2. $D_{KL}(P||P) = 0$

3. In general, $D_{KL}(P||Q) \neq D_{KL}(Q||P) $

### Example 4

Suppose we have a third die $R$ with the following likelihoods:

$$Pr(x) = \begin{cases}
          0.1 & x =A \\
          0.1 & x =B \\
          0.4 & x =C \\
          0.4 & x =D \\
       \end{cases}
$$

If you look carefully, it should be quite obvious that $R$ is much further from $P$ than $Q$ was. So let's see that by calculating $D_{KL}(P||R)$

$$H(P, R)=-0.5\ln(0.1)-0.25\ln(0.1)-0.125\ln(0.4)-0.125\ln(0.4) \approx 1.956$$

And so, $$D_{KL}(P||R) \approx 1.956- 1.213=0.743$$

### Cross-Entropy Loss

Suppose we have some labeled training data and we have some classification model parametrized with some parameter $\theta$. Then, given a data point $x$, our model produces a prediction $\hat{y}$. This prediction is a vector with number of entries equal to number of classes. Each entry is the probability that our data point belongs to a corresponding class. For example, if
$$\hat{y}=\begin{bmatrix} 0.2 \\ 0.3 \\0.5 \end{bmatrix}$$
Then the probability that $x$ belongs to class 0 is 0.2, the probability that $x$ belongs to class 1 is 0.3, and the probability that $x$ belongs to class 2 is 0.5. So, we get a distribution for $x$. I will denote this as $$ \hat{P}(x|\theta)=\begin{bmatrix} \hat{p}_1 \\ \hat{p}_2 \\\hat{p}_3 \end{bmatrix}$$

However, our data is labeled, so we do have the actual label $y$ for $x$. This is also a probability vector. However, it contains a single 1 in the position corresponding to a true class of $x$, and it has zeros everywhere else. Nevertheless, it is still a distribution, and I will denote it as

$$P(x)=\begin{bmatrix} {p}_1 \\ {p}_2 \\{p}_3 \end{bmatrix}$$ Note, that it doesn't depend on $\theta$ since it doesn't come from our training model.
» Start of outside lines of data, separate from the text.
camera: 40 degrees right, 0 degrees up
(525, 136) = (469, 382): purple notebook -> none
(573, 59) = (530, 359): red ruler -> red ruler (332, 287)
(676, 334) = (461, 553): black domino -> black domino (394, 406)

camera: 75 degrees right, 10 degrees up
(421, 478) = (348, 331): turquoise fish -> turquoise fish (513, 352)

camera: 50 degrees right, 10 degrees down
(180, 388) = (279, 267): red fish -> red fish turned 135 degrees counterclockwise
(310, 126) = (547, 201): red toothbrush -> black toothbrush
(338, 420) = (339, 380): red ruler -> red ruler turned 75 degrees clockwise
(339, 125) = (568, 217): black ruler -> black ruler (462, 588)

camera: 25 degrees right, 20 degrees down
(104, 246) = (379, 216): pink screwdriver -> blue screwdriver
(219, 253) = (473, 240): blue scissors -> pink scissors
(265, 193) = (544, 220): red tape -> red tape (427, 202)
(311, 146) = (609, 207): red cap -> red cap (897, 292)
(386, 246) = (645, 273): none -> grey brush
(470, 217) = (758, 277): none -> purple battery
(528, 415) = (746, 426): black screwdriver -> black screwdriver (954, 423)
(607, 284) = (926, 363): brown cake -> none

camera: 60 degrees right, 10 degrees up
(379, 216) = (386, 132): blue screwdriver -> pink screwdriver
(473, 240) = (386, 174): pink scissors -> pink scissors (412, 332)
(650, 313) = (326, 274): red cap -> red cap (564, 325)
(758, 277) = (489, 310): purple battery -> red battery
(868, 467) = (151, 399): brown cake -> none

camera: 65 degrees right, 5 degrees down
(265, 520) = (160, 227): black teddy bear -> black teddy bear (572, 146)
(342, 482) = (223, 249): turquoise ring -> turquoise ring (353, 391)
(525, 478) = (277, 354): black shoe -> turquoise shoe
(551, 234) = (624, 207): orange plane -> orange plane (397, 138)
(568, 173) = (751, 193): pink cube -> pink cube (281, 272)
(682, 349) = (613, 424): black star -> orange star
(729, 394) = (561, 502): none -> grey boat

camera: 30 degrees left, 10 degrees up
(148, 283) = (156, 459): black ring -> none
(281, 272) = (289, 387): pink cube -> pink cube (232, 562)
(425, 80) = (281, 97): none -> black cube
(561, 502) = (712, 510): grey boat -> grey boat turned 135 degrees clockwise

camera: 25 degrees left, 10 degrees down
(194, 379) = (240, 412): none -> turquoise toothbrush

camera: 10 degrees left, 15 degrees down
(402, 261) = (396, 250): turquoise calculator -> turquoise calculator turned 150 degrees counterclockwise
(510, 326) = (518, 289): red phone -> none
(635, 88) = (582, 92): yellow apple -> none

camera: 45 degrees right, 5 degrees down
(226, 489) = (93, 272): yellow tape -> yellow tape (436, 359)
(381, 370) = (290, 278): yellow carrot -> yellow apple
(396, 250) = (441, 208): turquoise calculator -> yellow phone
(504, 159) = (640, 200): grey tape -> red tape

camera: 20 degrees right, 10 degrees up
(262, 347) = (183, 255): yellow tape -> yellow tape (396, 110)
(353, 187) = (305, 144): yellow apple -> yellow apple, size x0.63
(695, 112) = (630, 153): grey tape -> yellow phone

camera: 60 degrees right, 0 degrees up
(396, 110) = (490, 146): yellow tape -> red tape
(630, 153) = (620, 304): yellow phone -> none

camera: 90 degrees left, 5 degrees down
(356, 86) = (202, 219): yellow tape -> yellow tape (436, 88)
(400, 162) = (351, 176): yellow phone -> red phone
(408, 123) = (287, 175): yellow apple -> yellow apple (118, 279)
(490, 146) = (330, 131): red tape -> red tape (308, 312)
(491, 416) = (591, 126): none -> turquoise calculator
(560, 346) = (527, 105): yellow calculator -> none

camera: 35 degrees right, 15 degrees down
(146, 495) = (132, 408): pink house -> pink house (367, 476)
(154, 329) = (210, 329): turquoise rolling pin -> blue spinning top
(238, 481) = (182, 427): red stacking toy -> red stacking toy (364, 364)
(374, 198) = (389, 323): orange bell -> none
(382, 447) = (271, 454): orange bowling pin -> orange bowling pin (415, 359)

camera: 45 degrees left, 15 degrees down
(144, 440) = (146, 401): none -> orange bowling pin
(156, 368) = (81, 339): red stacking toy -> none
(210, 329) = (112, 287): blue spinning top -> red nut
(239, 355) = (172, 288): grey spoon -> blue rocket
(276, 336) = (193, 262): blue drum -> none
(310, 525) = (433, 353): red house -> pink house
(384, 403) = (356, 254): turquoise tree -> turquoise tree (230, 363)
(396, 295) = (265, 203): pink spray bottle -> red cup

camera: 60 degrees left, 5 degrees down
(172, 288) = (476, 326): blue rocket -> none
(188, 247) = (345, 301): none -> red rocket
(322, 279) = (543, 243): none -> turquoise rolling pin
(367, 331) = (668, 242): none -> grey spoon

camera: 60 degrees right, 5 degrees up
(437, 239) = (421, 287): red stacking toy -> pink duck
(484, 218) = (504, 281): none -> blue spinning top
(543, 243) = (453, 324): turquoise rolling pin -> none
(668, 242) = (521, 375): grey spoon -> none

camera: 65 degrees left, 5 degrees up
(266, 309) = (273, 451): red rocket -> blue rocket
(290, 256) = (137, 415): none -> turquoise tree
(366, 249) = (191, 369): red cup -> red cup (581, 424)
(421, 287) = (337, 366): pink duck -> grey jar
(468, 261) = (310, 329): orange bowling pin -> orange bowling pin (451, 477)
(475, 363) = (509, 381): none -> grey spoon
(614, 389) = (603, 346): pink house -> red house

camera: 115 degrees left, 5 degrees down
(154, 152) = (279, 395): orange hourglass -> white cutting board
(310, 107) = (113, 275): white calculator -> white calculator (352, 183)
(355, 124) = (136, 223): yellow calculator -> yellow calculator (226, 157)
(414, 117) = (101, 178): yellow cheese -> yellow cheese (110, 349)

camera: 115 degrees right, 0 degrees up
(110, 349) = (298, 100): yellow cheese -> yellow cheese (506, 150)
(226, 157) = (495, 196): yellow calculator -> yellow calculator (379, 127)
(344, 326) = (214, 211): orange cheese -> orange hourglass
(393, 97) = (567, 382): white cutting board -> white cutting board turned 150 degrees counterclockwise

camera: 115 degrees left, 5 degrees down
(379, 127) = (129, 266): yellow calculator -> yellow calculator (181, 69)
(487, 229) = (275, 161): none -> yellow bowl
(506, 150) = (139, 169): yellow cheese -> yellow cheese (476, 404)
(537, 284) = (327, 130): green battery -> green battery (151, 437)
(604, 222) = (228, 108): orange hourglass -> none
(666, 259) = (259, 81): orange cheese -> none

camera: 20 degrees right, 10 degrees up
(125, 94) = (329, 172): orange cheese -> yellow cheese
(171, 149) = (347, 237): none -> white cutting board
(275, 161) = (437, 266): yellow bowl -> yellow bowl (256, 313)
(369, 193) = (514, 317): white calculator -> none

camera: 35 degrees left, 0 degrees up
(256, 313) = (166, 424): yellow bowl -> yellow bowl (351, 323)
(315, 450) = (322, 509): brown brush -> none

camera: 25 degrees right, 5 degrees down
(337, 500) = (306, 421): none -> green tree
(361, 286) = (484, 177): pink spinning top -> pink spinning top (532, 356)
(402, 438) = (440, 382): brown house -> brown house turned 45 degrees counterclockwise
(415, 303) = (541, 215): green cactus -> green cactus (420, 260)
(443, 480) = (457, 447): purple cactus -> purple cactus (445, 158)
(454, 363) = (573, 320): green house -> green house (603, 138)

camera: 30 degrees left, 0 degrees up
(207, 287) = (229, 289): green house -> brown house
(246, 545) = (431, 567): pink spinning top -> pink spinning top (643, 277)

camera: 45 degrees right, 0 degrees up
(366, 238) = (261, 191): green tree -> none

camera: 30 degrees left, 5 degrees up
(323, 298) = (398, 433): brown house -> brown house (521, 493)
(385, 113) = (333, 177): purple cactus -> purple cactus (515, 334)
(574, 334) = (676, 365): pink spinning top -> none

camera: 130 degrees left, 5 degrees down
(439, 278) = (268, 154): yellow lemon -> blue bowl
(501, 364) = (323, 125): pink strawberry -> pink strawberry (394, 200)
We would like our model to predict the correct class, so we want $ \hat{P}(x|\theta)$ to be close to $P(x)$. We can use KL-divergence to see how close two distributions are and try to minimize it.

$$D_{KL}\left(P(x) || \hat{P}(x|\theta)\right)=H\left(P(x), \hat{P}(x|\theta)\right) - H\left(P(x)\right)$$

Two things to note here:

1. We can not reverse distributions inside $D_{KL}$, since then we would have to use entropy of $\hat{P}$. However, we don't want this entropy to affect our optimization.

2. Since $H(P(x))$ doesn't depend on $\theta$, our optimization doesn't depend on this term. In other words, thr parameter $\theta$ that minimizes KL-divergence will also minimize cross-entropy:

$$\mathop{\arg\min}_{\theta} D_{KL}\left(P(x) || \hat{P}(x|\theta)\right) = \mathop{\arg\min}_{\theta}H\left(P(x), \hat{P}(x|\theta)\right)$$

So, we now define the Cross-Entropy Loss function for a single datapoint $x$ as follows :

$$CELoss(x)=H\left(P(x), \hat{P}(x|\theta)\right)=-\sum_i p_i\ln(\hat{p}_i)$$

And for the whole data set, as before, we add losses for each point in the data set.

## Relation of CELoss to NLLoss

When we have only two classes, then

$$P(x)=\begin{bmatrix} p \\ 1-p  \end{bmatrix}, \hat{P}(x)=\begin{bmatrix} \hat{p} \\ 1-\hat{p}  \end{bmatrix}$$

Then,

$$CELoss(x)=-p\ln(\hat{p})-(1-p)\ln(1-\hat{p})=NLLoss(x)$$